To find the value of x, we can solve the equation obtained from step 3. Given that K is very small, we can assume that x << 1.24, so the equation can be simplified to: \(3.7 \times 10^{-10} = \frac{x^2}{1.24}\) Now solve for x: \(x^2 = 3.7 \times 10^{-10} \times 1.24\) \(x = \sqrt{3.7 \times 10^{-10} \times 1.24} \approx 2.28 \times 10^{-5}\)

Calculate equilibrium concentrations

We can now plug x back into the equilibrium concentrations obtained from the ICE table to get: - \([CH_3OH] = 1.24 - x = 1.24 - 2.28 \times 10^{-5} \approx 1.24 M\) - \([H_2CO] = x = 2.28 \times 10^{-5} M\) - \([H_2] = x = 2.28 \times 10^{-5} M\)

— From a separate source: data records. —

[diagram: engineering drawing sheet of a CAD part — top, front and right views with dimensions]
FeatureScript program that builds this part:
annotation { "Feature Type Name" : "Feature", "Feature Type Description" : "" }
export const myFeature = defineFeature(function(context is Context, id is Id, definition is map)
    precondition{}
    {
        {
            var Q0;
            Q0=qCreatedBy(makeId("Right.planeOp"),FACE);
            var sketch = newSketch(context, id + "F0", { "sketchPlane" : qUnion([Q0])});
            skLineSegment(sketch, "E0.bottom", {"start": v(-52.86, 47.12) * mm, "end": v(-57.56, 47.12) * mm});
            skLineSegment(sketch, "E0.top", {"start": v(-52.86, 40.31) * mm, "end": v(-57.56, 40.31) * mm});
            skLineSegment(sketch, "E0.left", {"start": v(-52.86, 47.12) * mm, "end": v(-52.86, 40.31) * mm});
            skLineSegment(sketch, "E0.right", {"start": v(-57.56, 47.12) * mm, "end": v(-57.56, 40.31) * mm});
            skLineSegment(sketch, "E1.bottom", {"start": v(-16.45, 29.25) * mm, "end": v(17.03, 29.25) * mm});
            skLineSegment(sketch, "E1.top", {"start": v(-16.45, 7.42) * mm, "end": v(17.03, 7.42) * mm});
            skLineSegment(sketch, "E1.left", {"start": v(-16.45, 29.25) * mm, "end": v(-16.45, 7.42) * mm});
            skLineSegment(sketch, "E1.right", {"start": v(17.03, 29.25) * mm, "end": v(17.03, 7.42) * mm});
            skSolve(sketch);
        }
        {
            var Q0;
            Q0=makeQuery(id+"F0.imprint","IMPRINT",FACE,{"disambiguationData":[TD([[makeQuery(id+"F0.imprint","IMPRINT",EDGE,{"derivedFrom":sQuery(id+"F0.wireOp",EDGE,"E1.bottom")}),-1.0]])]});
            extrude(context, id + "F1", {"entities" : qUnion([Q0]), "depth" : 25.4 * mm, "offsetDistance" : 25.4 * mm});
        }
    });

Discuss the effect on methanol concentration as formaldehyde is converted into formic acid

As formaldehyde is further converted to formic acid, the concentration of formaldehyde will decrease. This leads to a shift in the equilibrium towards the products according to Le Chatelier's Principle, in an attempt to increase the concentration of formaldehyde. Consequently, more methanol will be converted into formaldehyde and hydrogen, which will decrease the concentration of methanol in the solution.

Key concepts

Equilibrium Concentration

When a reversible reaction reaches equilibrium, it means the rate of the forward reaction equals the rate of the reverse reaction. This does not imply that the concentrations of reactants and products are equal, but rather that they remain constant over time. In the given chemical equilibrium example of methanol and formaldehyde, the equilibrium concentration is determined using an ICE (Initial, Change, Equilibrium) table. This allows us to calculate the concentrations of each substance at equilibrium by assuming some of the methanol reacts to form formaldehyde and hydrogen. The concentration of each component at equilibrium is found by substituting a variable for the change in concentration and solving using the equilibrium expression.

Le Chatelier's Principle

Le Chatelier's Principle provides insights into how a chemical equilibrium responds when subjected to changes. It states that if a dynamic equilibrium is disturbed by changing the conditions, the position of equilibrium shifts to counteract the change. In our example, if the concentration of formaldehyde is reduced, perhaps by converting it into formic acid, the equilibrium will shift to the right. This means the system will favor the production of more products (formaldehyde and hydrogen) to replace what was lost. As a consequence, more methanol will be converted, thus decreasing its concentration. This principle is crucial in predicting and understanding how reactions will behave under different environmental and experimental conditions.

Equilibrium Constant

The equilibrium constant, denoted as K, is a numerical value that represents the ratio of product concentrations to reactant concentrations at equilibrium, with each raised to the power of their respective coefficients in the balanced equation. For the reaction involving methanol and formaldehyde, the equilibrium constant expression is written as \(K = \frac{[H_2CO][H_2]}{[CH_3OH]}\). This constant provides valuable information about the extent of a reaction; a small K value, as seen in the methanol/formaldehyde reaction, suggests that at equilibrium, the reactants are favored over the products. It's important to remember that K is temperature-dependent and only changes if the temperature is altered.

ICE Table

An ICE table is a valuable tool used in chemistry to organize information about the concentrations of reactants and products at different stages of a chemical reaction: Initial, Change, and Equilibrium. It helps in visually tracking how the concentrations evolve as the reaction progresses to the equilibrium state. In our example, the ICE table is used with initial concentrations and the variable (x) representing the change in concentration. Using this table, we can write the equilibrium expression in terms of x, simplify it for small values of K by assuming \(x \ll 1.24\), and solve for x. This computation then provides us with the concentrations for all substances at equilibrium, making ICE tables a fundamental tool in solving equilibrium problems effectively.